• **Actions to take**:
- a) In the article on the open-access scallop fishery, reproduce the passage between "Originally developed during" and "owning the permit.", inclusive, swapping "vessel-based" for "boat-based".
- b) Extend the article on the open-access scallop fishery, continuing from its final sentence.

Open-access fishery created for scallops

The Alaska Legislature’s failure to extend the limited entry program for weathervane scallop fishing, which expired Dec. 30, 2013, has created an open-access opportunity in state waters for the succulent mollusks.

Originally developed during the 2002 legislative session and extended again in 2008, the limited entry program was the only one in the state that was vessel-based, rather than an individual owning the permit.

The reasoning for that was because if the permits had gone to individual captains that had participated in the fishery, there could potentially have been between 27 and 43 permits handed out, depending upon window years used to establish eligibility, far more than the fishery could sustain.

Making it vessel-based created nine permits, a much more manageable number, but a majority of them are now consolidated in the hands of a small group of Washington-based partners, and only five state and federal permits have been active, in use on two vessels.

• **Extracted records**:
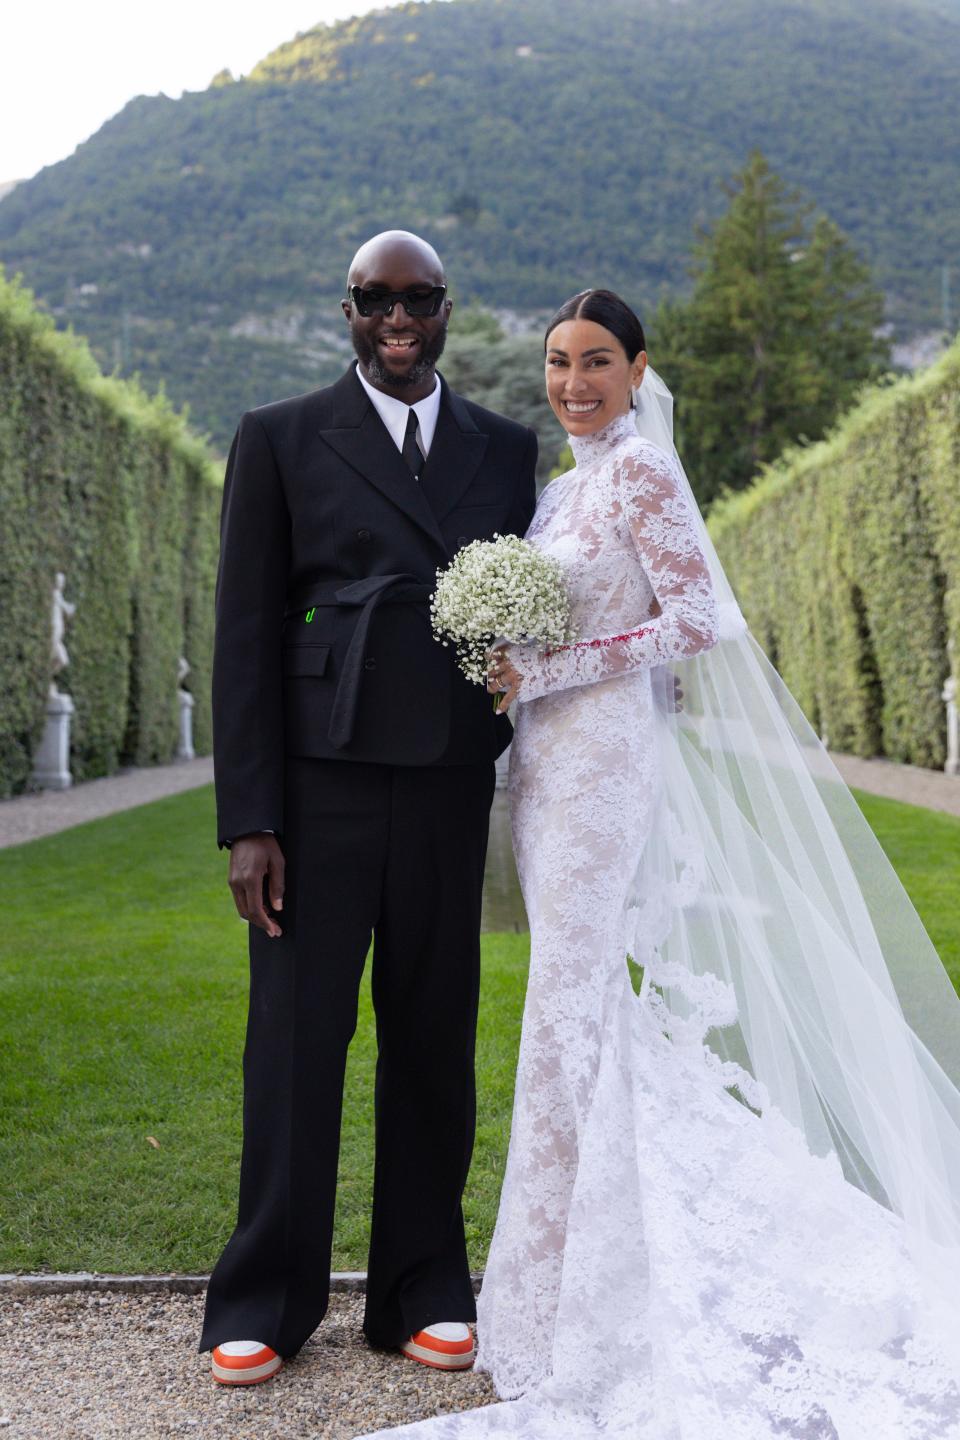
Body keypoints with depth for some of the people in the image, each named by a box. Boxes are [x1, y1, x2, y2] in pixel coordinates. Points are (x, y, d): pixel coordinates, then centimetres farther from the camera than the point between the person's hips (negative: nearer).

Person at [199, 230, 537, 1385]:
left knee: (435, 1041, 10)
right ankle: (264, 1299, 19)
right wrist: (248, 822, -7)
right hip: (320, 783, -2)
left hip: (451, 791, 3)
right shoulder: (280, 441, 5)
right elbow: (245, 638, 0)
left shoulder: (509, 450, 13)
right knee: (295, 1040, 3)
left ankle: (424, 1291, 25)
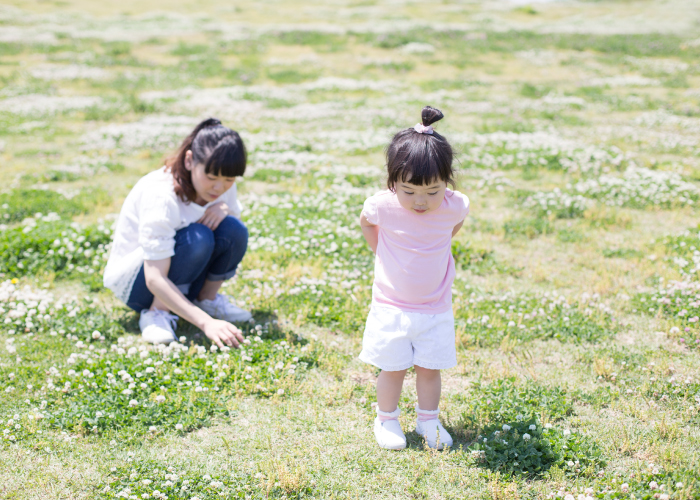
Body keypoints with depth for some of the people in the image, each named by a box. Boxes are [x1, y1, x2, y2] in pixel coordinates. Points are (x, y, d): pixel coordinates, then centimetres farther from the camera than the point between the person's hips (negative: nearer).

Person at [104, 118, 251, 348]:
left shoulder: (222, 184, -11)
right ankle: (157, 313, -19)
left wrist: (224, 209, -22)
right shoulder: (160, 196, -31)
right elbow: (155, 279, -36)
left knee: (233, 230, -22)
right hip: (132, 281, -6)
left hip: (183, 283, 6)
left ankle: (207, 298, 0)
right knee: (197, 238, -34)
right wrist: (206, 323, -47)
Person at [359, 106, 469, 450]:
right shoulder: (383, 205, -19)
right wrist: (383, 251, 1)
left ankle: (428, 420, 28)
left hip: (436, 309, 1)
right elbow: (365, 221, 6)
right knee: (392, 368, 7)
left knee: (430, 368, 9)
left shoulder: (454, 206, -14)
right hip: (391, 308, -1)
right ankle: (386, 420, 26)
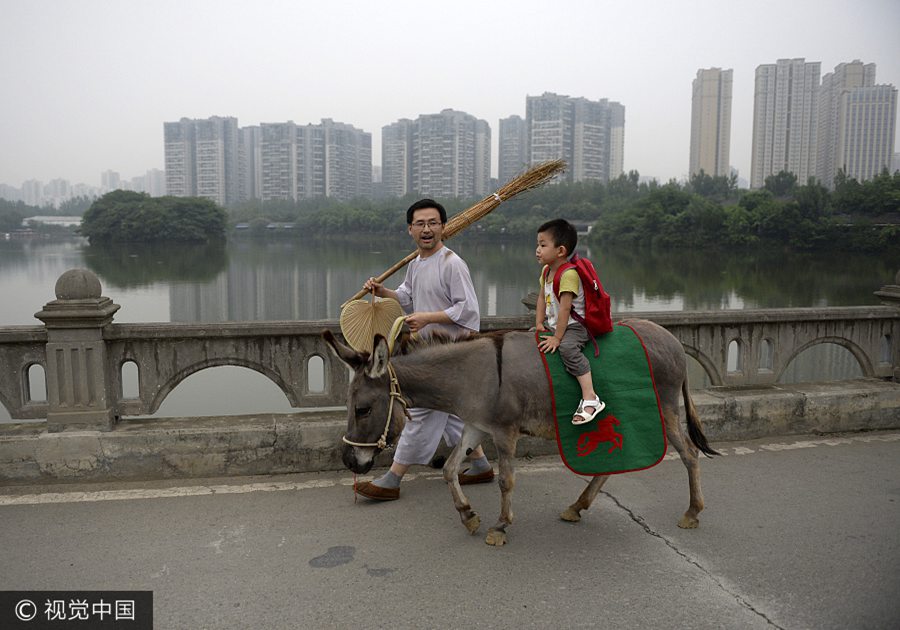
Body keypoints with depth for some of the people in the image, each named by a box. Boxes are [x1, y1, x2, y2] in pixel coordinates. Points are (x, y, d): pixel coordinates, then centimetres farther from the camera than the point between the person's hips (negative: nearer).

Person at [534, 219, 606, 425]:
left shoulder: (568, 274, -22)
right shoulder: (546, 270, 8)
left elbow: (565, 309, -25)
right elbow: (542, 298, 14)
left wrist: (557, 338, -25)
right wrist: (539, 323, 4)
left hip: (575, 326, -10)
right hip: (553, 324, 10)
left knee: (567, 347, -35)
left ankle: (590, 398, -36)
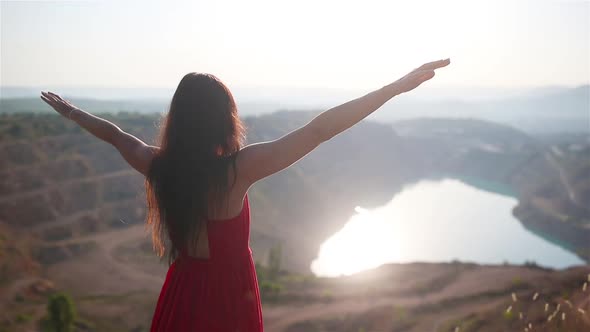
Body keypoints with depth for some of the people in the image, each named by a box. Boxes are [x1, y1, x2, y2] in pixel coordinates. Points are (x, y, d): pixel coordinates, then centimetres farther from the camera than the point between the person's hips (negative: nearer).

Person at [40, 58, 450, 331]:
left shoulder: (158, 166, -8)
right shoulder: (236, 169, -24)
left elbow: (114, 133, 12)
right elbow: (319, 131, -27)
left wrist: (72, 111, 32)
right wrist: (399, 86, -25)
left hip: (182, 295, 5)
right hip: (229, 294, -4)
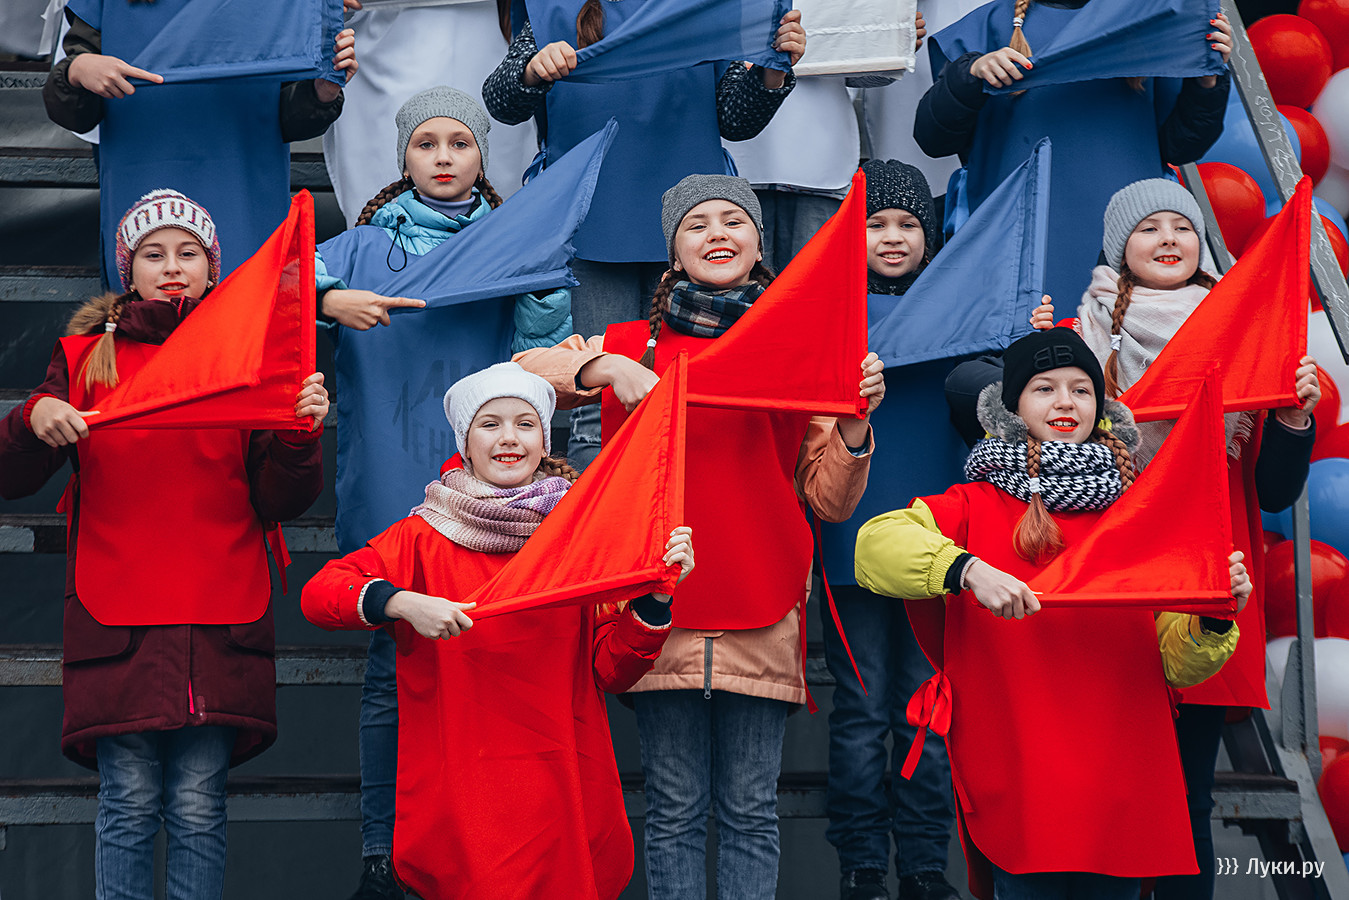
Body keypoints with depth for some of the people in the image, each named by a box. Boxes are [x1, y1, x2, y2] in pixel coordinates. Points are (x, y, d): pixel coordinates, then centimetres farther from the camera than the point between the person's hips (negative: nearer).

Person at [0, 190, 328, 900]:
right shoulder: (86, 356, 10)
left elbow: (277, 503, 5)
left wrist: (300, 435, -13)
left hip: (220, 619, 0)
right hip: (116, 617, 0)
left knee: (198, 808, -1)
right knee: (129, 805, -2)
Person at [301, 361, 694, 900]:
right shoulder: (425, 538, 2)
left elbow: (611, 671, 4)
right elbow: (318, 594, -8)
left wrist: (656, 595, -11)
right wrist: (403, 603, -23)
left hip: (563, 791, 2)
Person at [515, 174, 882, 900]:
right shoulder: (635, 344, 9)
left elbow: (830, 500, 8)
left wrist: (854, 420, -10)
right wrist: (603, 367, -12)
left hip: (763, 616, 0)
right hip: (663, 607, 0)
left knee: (750, 809, 4)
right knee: (674, 808, 2)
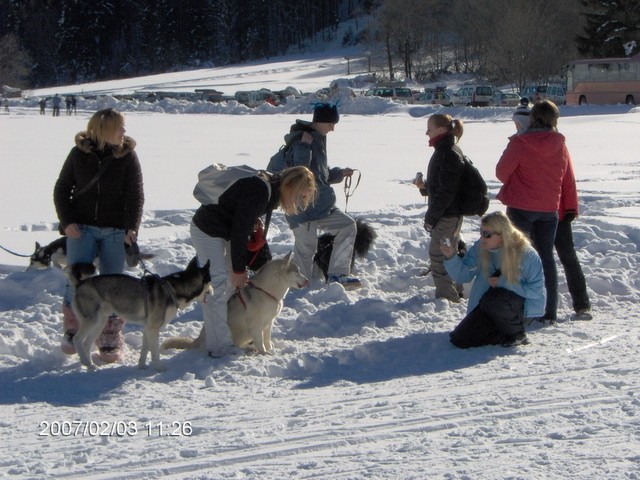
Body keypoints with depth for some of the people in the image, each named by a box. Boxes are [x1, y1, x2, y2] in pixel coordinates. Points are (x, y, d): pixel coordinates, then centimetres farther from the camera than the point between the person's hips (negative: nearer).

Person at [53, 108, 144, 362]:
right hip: (82, 227, 0)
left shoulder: (127, 155, -1)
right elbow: (62, 189, 6)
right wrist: (67, 221, -7)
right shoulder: (79, 153, 0)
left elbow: (135, 195, -4)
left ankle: (111, 340, 9)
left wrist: (132, 228, -16)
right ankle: (73, 330, 14)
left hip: (115, 231, 0)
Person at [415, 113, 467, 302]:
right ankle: (455, 292, 29)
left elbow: (446, 191, -23)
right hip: (451, 214, 10)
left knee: (438, 255, -4)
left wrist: (431, 217, -19)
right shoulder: (444, 150, 12)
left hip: (447, 215, -10)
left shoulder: (449, 154, -21)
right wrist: (425, 186, 6)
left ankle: (447, 295, 4)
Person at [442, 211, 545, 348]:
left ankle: (518, 334, -10)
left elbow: (536, 289, -18)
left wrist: (503, 282, -22)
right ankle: (505, 333, 12)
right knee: (460, 340, -6)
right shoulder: (480, 248, -7)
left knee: (493, 300, -38)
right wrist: (451, 257, -26)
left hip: (523, 304, -5)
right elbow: (463, 274, -6)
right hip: (488, 305, 5)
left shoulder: (526, 254, -20)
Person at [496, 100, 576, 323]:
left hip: (521, 207, -4)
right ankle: (549, 311, 13)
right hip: (549, 210, 4)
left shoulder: (520, 143, -14)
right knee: (546, 257, 13)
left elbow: (501, 173, -7)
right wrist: (571, 207, 19)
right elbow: (569, 181, 6)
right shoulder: (560, 146, -2)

• **Numbered responses**:
- a)
Originally developed during the 2002 legislative session and extended again in 2008, the limited entry program was the only one in the state that was boat-based, rather than an individual owning the permit.

- b)
That group is acting as a cooperative now, according to Alaska Department of Fish and Game area management biologist Jan Rumble.

“Basically they brought their permits together and are fishing on a couple of boats.”

She said that consolidation might have been the reasoning behind the lack of legislative action.

Because the most productive scallop beds straddle the state-federal demarcation, both permits are generally necessary, but not required, and federal waters remains limited entry. 

Rumble said that, for example, 10 percent of the scallop bed at Kayak Island is in state waters, the rest in federal waters.

The Cook Inlet and Kamishak Bay scallop beds are all in federal waters, but Yakutat and Shelikof Straight have more area in state waters.

It is not yet known how many vessels might sign up for the open-access fishery; participants have until April 1 to register.

It should be interesting, Rumble said. “It takes a lot of investment, and different kinds of gear, so we don’t know what to expect,” she said.

One concern is that less experienced fishermen might not know exactly where to go and might do a lot of prospecting with the 12-foot-by-12-foot hard-on-bottom steel dredges used in the fishery, and damage non-scallop areas.

“I’m not saying that’s true,” Rumble said, “but I think people are worried about that.”